[Extracted page text data]
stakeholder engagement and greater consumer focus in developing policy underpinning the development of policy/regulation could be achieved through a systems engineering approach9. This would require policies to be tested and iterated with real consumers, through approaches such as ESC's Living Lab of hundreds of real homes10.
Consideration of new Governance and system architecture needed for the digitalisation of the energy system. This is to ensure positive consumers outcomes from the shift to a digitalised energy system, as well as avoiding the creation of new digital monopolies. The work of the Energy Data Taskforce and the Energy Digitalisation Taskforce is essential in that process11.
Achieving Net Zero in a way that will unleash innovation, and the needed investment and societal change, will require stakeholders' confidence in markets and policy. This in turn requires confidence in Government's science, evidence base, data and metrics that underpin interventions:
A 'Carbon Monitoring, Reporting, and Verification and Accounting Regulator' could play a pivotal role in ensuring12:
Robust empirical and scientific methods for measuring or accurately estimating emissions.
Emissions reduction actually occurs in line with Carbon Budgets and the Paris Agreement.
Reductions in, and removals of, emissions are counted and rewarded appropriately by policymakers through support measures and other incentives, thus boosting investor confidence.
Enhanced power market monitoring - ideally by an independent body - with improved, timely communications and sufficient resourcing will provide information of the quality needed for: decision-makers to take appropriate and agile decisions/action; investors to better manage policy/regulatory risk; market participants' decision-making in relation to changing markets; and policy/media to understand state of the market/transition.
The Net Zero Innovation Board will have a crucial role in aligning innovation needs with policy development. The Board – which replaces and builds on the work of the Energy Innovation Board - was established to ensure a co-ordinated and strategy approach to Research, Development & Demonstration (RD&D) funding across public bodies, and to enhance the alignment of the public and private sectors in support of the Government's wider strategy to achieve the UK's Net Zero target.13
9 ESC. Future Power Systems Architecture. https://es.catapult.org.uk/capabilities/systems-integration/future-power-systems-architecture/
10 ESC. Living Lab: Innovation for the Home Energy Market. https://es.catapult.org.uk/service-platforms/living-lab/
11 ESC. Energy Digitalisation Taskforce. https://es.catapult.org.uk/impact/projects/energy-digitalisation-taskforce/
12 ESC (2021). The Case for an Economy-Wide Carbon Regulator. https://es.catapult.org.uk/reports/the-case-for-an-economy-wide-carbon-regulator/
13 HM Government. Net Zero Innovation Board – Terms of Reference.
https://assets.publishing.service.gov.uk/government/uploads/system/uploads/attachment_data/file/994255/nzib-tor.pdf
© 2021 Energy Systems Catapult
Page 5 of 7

--

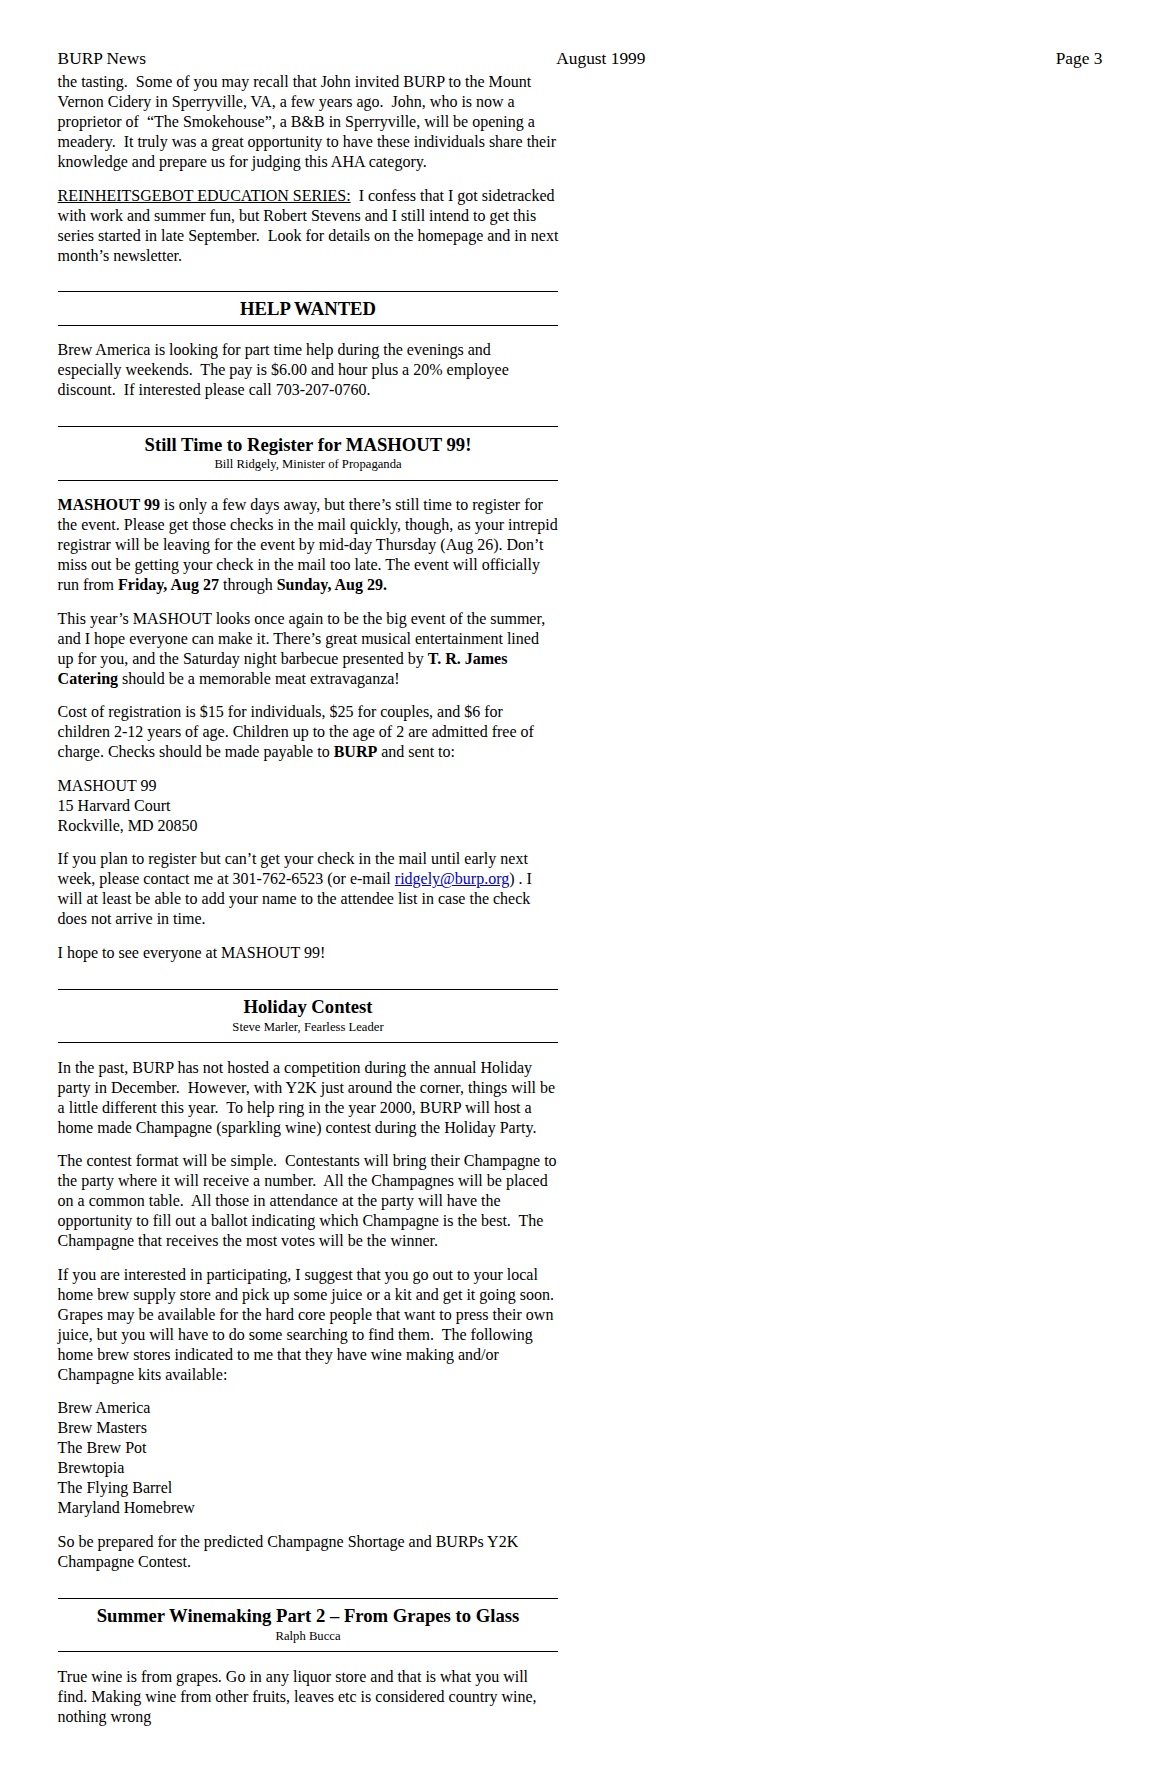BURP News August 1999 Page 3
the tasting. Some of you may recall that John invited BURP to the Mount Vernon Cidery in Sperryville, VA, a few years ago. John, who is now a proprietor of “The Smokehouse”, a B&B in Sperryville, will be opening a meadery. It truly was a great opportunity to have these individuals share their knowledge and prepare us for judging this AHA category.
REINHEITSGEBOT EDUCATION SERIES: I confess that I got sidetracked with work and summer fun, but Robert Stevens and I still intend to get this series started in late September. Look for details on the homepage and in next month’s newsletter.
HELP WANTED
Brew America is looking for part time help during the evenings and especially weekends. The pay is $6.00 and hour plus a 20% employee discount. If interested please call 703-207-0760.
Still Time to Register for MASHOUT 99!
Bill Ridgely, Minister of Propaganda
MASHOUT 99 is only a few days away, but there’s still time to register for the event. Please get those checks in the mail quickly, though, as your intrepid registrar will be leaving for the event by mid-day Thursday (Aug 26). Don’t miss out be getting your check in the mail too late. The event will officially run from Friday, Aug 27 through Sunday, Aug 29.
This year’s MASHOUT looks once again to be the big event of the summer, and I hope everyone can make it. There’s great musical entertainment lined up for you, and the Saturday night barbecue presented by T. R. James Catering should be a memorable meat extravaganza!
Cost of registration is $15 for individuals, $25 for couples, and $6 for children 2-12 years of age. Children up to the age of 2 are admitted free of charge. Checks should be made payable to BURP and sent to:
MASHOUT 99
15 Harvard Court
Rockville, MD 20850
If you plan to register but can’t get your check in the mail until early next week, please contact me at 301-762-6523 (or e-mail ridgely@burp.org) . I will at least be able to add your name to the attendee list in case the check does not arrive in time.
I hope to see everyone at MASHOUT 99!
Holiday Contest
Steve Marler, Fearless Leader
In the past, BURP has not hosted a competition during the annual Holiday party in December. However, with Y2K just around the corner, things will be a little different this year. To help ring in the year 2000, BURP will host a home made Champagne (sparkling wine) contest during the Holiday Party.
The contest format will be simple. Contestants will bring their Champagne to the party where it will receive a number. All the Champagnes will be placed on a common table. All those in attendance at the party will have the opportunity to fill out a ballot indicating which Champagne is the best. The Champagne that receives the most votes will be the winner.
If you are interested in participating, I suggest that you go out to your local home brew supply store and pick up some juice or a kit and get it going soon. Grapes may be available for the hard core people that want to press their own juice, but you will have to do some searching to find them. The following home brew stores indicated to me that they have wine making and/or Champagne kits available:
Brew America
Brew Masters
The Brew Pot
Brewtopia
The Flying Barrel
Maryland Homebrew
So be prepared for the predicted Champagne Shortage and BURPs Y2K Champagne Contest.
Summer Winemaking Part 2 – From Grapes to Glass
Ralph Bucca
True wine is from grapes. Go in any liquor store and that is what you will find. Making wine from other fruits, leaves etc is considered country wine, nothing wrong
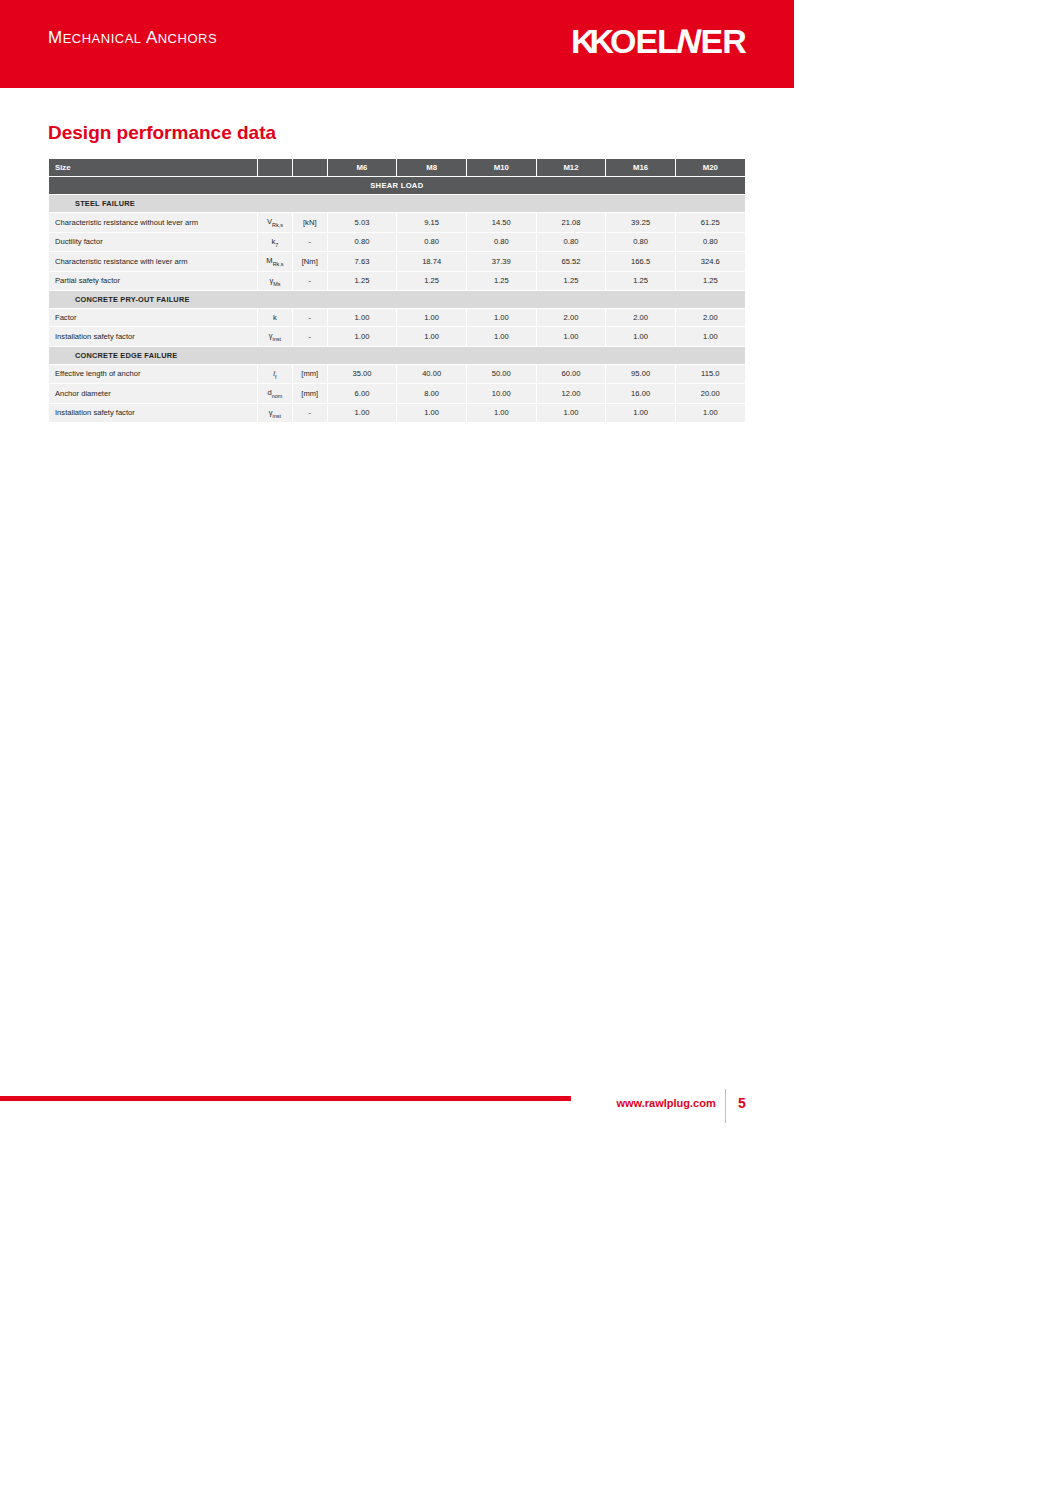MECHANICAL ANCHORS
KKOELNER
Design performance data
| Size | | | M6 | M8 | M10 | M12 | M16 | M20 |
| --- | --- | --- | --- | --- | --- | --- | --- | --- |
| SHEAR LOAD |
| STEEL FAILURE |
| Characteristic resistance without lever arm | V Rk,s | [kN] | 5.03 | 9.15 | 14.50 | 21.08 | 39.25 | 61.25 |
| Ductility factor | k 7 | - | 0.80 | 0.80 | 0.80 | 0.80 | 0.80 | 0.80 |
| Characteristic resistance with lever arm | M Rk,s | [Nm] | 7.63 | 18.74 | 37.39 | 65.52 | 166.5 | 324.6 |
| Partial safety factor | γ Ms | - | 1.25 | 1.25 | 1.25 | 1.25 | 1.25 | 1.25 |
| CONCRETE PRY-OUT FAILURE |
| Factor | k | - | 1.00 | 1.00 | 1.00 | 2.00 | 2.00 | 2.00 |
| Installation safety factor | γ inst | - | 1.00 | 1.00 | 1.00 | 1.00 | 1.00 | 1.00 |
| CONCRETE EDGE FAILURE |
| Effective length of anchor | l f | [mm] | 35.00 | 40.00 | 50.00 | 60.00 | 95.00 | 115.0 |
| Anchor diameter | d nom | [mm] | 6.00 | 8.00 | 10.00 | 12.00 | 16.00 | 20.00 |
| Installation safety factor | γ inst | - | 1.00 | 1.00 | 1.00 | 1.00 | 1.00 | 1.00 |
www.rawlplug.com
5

== ABOUT THIS EXERCISE ==
Pictures do not belong in the answer. Return the lines above starting at the one with "Ralph Bucca" and ending at the one with "STEEL FAILURE |", both kept, exactly.

== RESPONSE TO THE EXERCISE ==
Ralph Bucca
True wine is from grapes. Go in any liquor store and that is what you will find. Making wine from other fruits, leaves etc is considered country wine, nothing wrong
MECHANICAL ANCHORS
KKOELNER
Design performance data
| Size | | | M6 | M8 | M10 | M12 | M16 | M20 |
| --- | --- | --- | --- | --- | --- | --- | --- | --- |
| SHEAR LOAD |
| STEEL FAILURE |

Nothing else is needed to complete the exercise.